SANTA CLARA, Calif. -- All it took was one aberrational moment to undo one of right back DeAndre Yedlin’s better performances in a US national team jersey.
Down a goal to a powerful Colombian side, Yedlin couldn’t stop himself from instinctively turning his back on Farid Diaz’s cross in the 40th minute. The ball whipped around Yedlin’s left shoulder and caught his right hand, which had not been pulled tight against his chest.
Referee Roberto Garcia whistled immediately for a spot kick, which James Rodriguez converted in the 42nd minute for all the insurance the Colombians would need in a 2-0 win to open Copa America Centenario on Friday.

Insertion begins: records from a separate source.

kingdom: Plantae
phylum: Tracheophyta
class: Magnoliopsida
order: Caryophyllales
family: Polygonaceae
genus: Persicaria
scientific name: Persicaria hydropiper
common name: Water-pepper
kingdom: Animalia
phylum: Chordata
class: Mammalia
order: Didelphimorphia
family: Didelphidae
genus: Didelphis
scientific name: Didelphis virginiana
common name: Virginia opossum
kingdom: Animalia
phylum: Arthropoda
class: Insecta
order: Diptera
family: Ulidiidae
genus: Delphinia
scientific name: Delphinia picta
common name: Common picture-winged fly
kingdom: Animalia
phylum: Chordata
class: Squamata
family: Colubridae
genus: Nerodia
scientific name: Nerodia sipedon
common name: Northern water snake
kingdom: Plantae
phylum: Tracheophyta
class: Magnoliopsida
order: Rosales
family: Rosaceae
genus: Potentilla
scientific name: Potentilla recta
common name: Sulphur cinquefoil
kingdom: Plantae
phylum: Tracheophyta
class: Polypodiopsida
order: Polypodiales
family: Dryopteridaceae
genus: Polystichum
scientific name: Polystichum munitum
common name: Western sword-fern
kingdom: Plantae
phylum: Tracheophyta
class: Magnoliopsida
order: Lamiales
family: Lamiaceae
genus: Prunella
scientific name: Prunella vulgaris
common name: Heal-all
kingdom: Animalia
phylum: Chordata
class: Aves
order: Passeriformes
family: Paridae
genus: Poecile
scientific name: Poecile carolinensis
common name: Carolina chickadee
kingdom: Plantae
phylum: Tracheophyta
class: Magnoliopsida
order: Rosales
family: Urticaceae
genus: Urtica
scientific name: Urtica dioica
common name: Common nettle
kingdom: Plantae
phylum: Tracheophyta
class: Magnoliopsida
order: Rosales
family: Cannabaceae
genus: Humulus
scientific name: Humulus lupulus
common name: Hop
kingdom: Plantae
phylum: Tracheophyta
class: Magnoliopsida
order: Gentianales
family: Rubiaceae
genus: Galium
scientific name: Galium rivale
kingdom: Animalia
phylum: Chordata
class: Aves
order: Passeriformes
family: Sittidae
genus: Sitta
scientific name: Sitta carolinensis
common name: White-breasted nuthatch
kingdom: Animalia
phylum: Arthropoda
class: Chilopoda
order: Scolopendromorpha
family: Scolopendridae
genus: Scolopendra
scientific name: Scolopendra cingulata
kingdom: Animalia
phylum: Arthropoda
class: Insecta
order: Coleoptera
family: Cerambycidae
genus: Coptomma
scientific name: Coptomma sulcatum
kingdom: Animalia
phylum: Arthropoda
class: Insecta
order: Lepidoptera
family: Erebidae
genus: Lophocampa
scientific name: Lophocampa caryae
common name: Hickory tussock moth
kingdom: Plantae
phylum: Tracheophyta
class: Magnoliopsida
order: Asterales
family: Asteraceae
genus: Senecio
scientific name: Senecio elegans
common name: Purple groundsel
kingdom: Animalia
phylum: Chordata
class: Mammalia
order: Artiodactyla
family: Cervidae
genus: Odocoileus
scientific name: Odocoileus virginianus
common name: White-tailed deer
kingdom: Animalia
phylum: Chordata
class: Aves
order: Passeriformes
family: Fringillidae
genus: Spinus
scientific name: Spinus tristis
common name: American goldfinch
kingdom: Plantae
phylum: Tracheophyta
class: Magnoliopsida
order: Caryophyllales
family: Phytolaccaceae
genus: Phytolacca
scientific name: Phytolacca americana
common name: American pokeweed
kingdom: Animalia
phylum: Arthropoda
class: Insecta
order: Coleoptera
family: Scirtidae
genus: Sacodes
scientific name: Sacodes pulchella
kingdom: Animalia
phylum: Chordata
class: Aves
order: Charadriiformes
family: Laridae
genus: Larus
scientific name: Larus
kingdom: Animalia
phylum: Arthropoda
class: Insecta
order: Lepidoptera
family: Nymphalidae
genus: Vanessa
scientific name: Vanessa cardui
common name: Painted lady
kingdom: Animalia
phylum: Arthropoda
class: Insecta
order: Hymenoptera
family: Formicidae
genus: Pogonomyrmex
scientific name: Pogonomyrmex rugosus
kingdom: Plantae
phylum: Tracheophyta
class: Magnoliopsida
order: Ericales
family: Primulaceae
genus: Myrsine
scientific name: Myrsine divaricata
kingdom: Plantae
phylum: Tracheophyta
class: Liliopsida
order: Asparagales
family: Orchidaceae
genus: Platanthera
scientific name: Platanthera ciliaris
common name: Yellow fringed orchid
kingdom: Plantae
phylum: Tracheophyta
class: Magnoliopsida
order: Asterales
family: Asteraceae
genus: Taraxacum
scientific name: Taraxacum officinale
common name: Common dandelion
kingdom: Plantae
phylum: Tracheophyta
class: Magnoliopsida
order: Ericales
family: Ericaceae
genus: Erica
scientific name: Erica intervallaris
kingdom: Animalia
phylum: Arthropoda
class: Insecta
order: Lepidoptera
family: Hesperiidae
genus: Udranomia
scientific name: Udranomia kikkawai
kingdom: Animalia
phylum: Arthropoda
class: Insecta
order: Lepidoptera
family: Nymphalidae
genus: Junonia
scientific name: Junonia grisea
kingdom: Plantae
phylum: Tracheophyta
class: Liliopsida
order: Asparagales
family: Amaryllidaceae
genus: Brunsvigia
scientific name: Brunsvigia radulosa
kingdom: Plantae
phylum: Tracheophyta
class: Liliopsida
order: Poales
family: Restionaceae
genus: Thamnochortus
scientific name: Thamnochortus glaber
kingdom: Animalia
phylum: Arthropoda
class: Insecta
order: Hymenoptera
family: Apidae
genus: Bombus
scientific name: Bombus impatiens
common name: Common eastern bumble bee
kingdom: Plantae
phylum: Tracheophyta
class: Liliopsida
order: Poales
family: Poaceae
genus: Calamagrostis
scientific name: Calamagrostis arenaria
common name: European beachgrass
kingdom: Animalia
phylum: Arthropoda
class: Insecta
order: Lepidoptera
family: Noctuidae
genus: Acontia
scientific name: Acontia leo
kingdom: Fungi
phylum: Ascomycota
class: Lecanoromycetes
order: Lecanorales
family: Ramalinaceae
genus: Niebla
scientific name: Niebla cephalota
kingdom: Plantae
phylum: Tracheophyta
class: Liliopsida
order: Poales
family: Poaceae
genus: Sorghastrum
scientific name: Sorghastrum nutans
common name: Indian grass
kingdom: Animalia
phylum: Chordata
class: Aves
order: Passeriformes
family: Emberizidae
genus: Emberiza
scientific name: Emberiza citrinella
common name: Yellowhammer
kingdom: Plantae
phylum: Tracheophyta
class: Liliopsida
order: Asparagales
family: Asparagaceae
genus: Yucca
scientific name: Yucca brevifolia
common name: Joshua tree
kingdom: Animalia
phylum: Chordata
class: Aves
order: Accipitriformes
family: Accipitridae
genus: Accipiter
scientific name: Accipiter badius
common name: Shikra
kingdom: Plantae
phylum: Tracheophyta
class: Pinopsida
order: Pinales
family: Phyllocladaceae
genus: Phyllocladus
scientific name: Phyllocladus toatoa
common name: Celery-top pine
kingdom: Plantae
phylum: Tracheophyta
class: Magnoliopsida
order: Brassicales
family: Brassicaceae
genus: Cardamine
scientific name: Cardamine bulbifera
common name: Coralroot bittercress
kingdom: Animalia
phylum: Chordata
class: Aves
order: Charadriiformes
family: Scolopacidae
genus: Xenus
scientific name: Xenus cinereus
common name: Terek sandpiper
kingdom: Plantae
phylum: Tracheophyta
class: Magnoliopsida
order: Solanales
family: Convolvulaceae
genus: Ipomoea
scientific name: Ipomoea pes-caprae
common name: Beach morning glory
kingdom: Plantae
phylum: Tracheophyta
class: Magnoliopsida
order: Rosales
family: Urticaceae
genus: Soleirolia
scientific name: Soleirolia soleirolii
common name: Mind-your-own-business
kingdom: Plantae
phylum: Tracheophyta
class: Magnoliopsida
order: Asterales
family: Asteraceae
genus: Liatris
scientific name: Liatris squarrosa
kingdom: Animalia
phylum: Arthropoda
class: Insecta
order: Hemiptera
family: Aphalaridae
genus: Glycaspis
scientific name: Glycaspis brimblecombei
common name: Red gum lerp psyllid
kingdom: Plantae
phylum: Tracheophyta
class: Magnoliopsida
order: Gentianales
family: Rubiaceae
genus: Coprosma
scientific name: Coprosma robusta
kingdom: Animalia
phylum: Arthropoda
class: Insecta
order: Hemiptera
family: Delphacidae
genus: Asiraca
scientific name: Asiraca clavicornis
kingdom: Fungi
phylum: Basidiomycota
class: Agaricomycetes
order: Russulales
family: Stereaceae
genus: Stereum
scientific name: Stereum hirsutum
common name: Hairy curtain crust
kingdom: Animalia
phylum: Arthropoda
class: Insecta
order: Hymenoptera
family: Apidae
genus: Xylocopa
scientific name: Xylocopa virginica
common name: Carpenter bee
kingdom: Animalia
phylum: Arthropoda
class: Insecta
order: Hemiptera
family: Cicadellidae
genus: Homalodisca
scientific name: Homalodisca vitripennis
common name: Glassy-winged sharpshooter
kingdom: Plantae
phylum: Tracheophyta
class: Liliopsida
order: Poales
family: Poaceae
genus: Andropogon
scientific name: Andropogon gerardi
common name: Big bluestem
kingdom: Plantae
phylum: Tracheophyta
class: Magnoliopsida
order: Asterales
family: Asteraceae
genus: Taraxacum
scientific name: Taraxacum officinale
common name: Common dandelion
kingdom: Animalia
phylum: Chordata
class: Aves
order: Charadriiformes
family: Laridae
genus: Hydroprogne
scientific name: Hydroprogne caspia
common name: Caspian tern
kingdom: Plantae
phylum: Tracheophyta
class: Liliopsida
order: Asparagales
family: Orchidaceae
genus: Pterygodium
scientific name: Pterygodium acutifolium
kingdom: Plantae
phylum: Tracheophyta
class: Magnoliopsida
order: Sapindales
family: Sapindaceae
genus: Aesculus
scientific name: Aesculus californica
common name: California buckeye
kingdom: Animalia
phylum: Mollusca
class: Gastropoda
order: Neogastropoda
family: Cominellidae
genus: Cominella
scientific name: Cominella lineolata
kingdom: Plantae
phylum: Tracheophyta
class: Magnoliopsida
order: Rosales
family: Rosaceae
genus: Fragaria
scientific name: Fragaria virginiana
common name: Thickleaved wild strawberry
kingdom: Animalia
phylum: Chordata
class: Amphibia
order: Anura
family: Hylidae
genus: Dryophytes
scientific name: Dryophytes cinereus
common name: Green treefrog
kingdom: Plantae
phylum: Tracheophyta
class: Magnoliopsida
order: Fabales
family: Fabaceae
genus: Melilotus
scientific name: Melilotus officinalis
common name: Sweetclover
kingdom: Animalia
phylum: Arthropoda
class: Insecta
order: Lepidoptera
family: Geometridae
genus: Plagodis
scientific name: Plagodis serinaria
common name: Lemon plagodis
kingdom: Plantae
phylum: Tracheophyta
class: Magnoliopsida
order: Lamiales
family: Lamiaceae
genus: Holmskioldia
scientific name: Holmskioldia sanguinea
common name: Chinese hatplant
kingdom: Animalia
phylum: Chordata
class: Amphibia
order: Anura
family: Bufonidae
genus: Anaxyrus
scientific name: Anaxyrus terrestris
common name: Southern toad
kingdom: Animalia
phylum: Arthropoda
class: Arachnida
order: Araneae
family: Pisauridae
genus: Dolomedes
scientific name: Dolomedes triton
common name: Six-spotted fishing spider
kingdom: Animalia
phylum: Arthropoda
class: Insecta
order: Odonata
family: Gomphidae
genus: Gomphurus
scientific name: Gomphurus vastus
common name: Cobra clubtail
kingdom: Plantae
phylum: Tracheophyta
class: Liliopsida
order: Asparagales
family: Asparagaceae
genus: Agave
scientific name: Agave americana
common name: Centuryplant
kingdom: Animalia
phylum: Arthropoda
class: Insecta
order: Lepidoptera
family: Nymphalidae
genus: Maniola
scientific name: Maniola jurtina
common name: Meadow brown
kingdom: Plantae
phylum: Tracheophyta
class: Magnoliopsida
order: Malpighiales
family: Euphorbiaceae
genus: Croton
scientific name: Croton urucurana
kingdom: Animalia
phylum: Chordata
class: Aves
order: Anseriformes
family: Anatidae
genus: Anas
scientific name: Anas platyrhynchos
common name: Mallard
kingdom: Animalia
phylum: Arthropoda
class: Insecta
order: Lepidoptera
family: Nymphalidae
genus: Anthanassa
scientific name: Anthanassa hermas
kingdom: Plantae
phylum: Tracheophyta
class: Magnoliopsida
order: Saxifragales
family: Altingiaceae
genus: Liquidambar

“It’s not like I tried to stop the ball with my hand,” Yedlin told reporters in the mixed zone at Levi’s Stadium. “It wasn’t blatant at all, but the ref thought it was blatant enough to call it. . . .
“In a perfect situation, I don’t turn my back to the ball. That’s obviously first and foremost, but human instinct sometimes tells you to do that, and unfortunately it got my hand and the ref thought it was blatant enough to call a penalty. It’s just those fine margins that can sometimes make or break a game.”
Although Twitter might have featured a raging debate about Garcia’s call, the US locker room was not nearly as boiling. Midfielder Jermaine Jones said he had watched the replay and flatly described it as, “it’s a penalty.”
"What do you do when you have that penalty called against you in your home country?" said Clint Dempsey. "We’re used to getting those types of calls even if it’s kind of close."
Coach Jurgen Klinsmann, meanwhile, seemed more distressed over a lack of a penalty call in the Americans’ favor during the second half: “Obviously, the penalty decision was a major point in this game. But it is what it was. You cannot change it any more. He gave a penalty. He didn’t gave any in the second half on Clint, but that’s the referee’s decision.”
The penalty call was a second piece of misfortunate that took all the shine off what was an otherwise solid performance on the right side of the US backline. Geoff Cameron, playing alongside Yedlin, was victimized for Colombia’s first goal, unable to keep up with the movement of AC Milan defender Cristian Zapata, whose powerful finish from an Edwin Cardona corner kick left goalkeeper Brad Guzan no chance.
“I know I can do better and I should have done better on that,” Cameron said. “Originally, I went into the guy a little bit, and the ref looked at me and said, ‘Hey, put your hands down.’ And as soon as I looked away to see where the ball was, he left. Obviously, I’m disappointed and had a go at the ref, but that’s it. You live and you learn, and I obviously take full responsibility and I have big enough shoulders to accept that, and I can deal with it.”
Colombia, the world’s third-ranked team, were limited to four other shots on goal, most of which didn't serious test Guzan. Clearly, that was due in part to the fact that, up two goals at halftime, the visitors were satisfied to sit back and look for countering opportunities. But it wasn’t totally a matter of Colombia taking things easy.
“Overall, there’s a lot of positives that we could take from that game,” Yedlin said. “The key is that we don’t draw too much on the negatives; we try to fix them, we don’t draw too much on them. I don’t think the score reflected that game completely. . . . I think as a team we played pretty well. You’ve just got to take that performance and fix the things that we need to fix and take that into the next game.”